> Directions
Give the entries below again, word for word, and leave out the images.

------ Given records ------

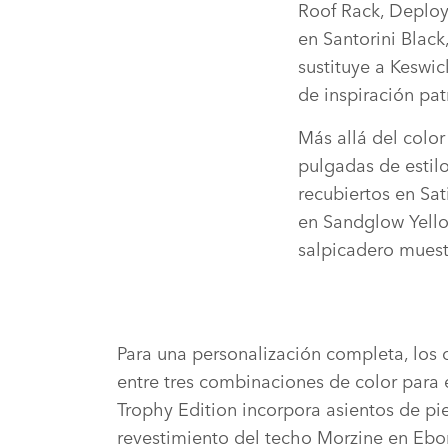
Roof Rack, Deploya
en Santorini Black
sustituye a Keswic
de inspiración pa
Más allá del color
pulgadas de estilo
recubiertos en Sat
en Sandglow Yello
salpicadero muest
Para una personalización completa, los 
entre tres combinaciones de color para el
Trophy Edition incorpora asientos de p
revestimiento del techo Morzine en Ebon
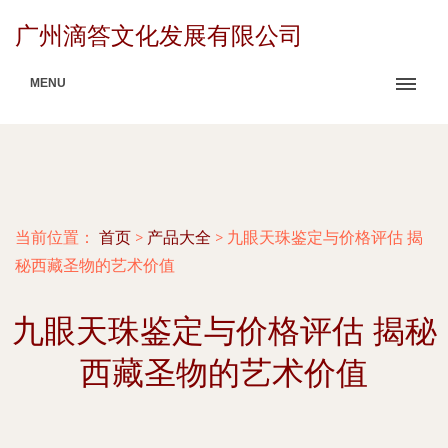
广州滴答文化发展有限公司
MENU
当前位置：
首页
>
产品大全
>
九眼天珠鉴定与价格评估 揭
秘西藏圣物的艺术价值
九眼天珠鉴定与价格评估 揭秘
西藏圣物的艺术价值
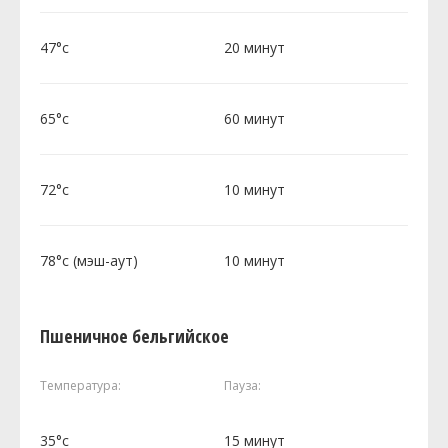
47°c
20 минут
65°c
60 минут
72°c
10 минут
78°c (мэш-аут)
10 минут
Пшеничное бельгийское
Температура:
Пауза:
35°c
15 минут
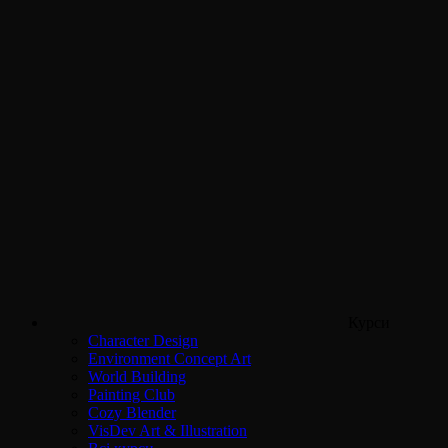
Курси
Character Design
Environment Concept Art
World Building
Painting Club
Cozy Blender
VisDev Art & Illustration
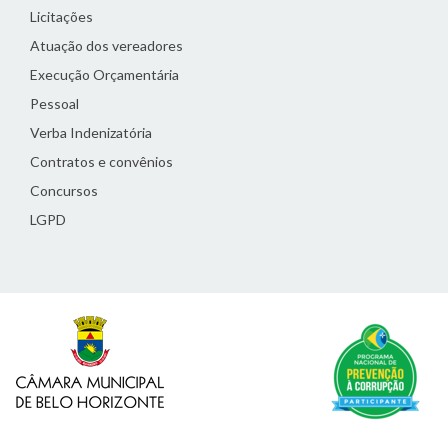
Licitações
Atuação dos vereadores
Execução Orçamentária
Pessoal
Verba Indenizatória
Contratos e convênios
Concursos
LGPD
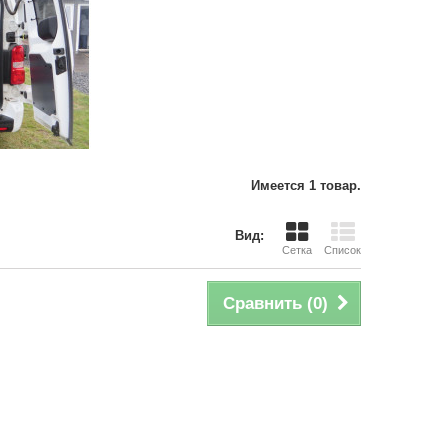
Имеется 1 товар.
Вид:
Сетка
Список
Сравнить (
0
)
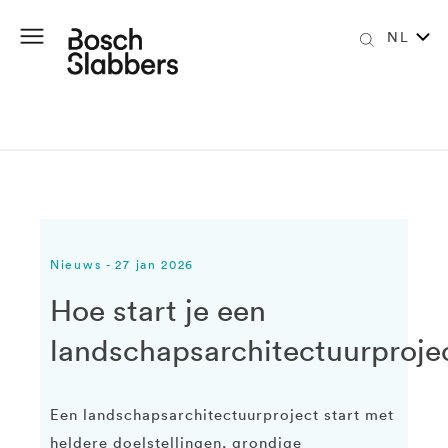
NL
Nieuws - 27 jan 2026
Hoe start je een
landschapsarchitectuurproje
Een landschapsarchitectuurproject start met
heldere doelstellingen, grondige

------

> Response below
Roof Rack, Deploya
en Santorini Black
sustituye a Keswic
de inspiración pa
Más allá del color
pulgadas de estilo
recubiertos en Sat
en Sandglow Yello
salpicadero muest
Para una personalización completa, los 
entre tres combinaciones de color para el
Trophy Edition incorpora asientos de p
revestimiento del techo Morzine en Ebon
广州滴答文化发展有限公司
MENU
当前位置：
首页
>
产品大全
>
九眼天珠鉴定与价格评估 揭
秘西藏圣物的艺术价值
九眼天珠鉴定与价格评估 揭秘
西藏圣物的艺术价值
47°c
20 минут
65°c
60 минут
72°c
10 минут
78°c (мэш-аут)
10 минут
Пшеничное бельгийское
Температура:
Пауза:
35°c
15 минут
Курси
Character Design
Environment Concept Art
World Building
Painting Club
Cozy Blender
VisDev Art & Illustration
Licitações
Atuação dos vereadores
Execução Orçamentária
Pessoal
Verba Indenizatória
Contratos e convênios
Concursos
LGPD
Имеется 1 товар.
Вид:
Сетка
Список
Сравнить (
0
)
NL
Nieuws - 27 jan 2026
Hoe start je een
landschapsarchitectuurproje
Een landschapsarchitectuurproject start met
heldere doelstellingen, grondige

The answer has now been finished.